I feel so thankful- it is a difference (the opposite), and I am so thankful a 'difference' is actually possible.

But for the first time ever, I don't feel 'guilty' or 'bad' about being 'different'.
Or maybe that being 'different' (isn't such) a TERRIBLE thing. It just is an 'is' thing.
 
I can't believe I kept it. But I know why, it was to try to 'turn into' the person I thought I'm 'supposed' to be- 'toughen up', don't ask (or need) help. "Get over it", deny I am 'how' or 'who' I am, despite the fact I don't know how to be anyone else.
I don't feel as badly for not being stronger, for once. Maybe it's even ok to be soft-hearted, even if others think you are weak or foolish or whatever.

Sorry for all the 'yapping', hugs to all who need them out there.
 
Got out of bed this morning, had a coffee and some toast laid on the couch and slept till 3.30pm this afternoon. Had my morning shower at 4.30pm, so tired So knocked out.

(((Loloma))), it isn't really surprising when you think about it. Look back on all that you have achieved over the past weekend it would make anyone tired let alone someone with PTSD. Just look at the photos on the meeting members off forum thread.

It is time now to listen to your body and mind, if it is saying tired then rest and nap. So my friend, snuggle down on the couch with kitty and take the time needed to recover your balance.
 
((((Junebug))) It's okay if you are never ready to tell your story. You have to do what is best for you. Choosing not to tell is still taking care of yourself. :)
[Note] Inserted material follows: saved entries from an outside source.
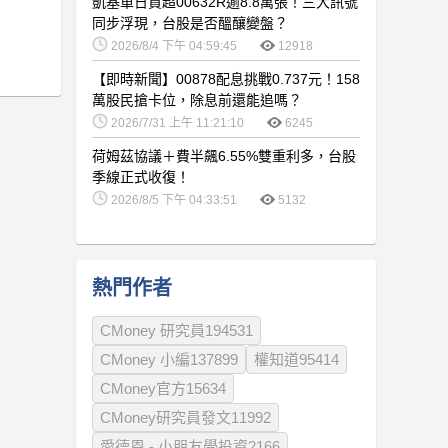
凱基單日買超00632R逾8.8萬張！三大訊號
同步浮現，台股是否醞釀變盤？
2026/8/4 下午 04:59:45
12918
【即時新聞】00878配息挑戰0.737元！158
萬股民搶卡位，除息前還能追嗎？
2026/7/31 上午 11:21:10
6245
荷姆茲協議＋費半飆6.55%雙重利多，台股
季線正式收復！
2026/8/5 下午 04:33:51
5132
熱門作者
CMoney 研究員194531
CMoney 小編137899
權知道95414
CMoney官方15634
CMoney研究員發文11992
愛德恩 - 小朋友學投資2166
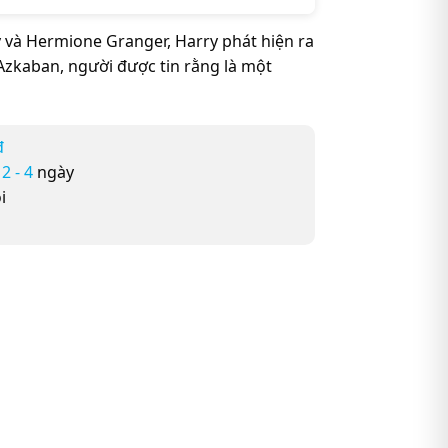
y và Hermione Granger, Harry phát hiện ra
 Azkaban, người được tin rằng là một
đ
ừ
2 - 4
ngày
i
ner Of Azkaban (Harry Potter và tù nhân ngục Azkaban) (Englis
Thanks for the support. I'm not angry anymore - just sad and numb. I really REALLY dislike being triggered! I feel like a little girl all over again.:(

To all those out there - I lost track with my poor memory - I read your posts and I heard, understood and TOTALLY empathize with where you are. ((((HUGS))))
 
Today...

I am feeling better.
I am feeling tired.
I am feeling positive.
I am feeling just a little sad.
I am feeling just a little scared.
I am feeling like I am slowly, very slowly getting there :)
I am feeling an overwhelming love and compassion for my Beloved who is hurting so bad :inlove:

(((((((((((hugs)))))))))))))) to all that are sad and down.
 
Thankful of this forum, everyone is genuine and helpful! I have come to the conclusion that I wake in anxiety. I start putting on my mask and the player starts. Somehow I seem to control it for a bit. Then I get a signal, are all these warnings in a car necessary? Bing, anxiety; repeat! I put something in the micro, I know it is going to bing, I react. I don't feel safe outside.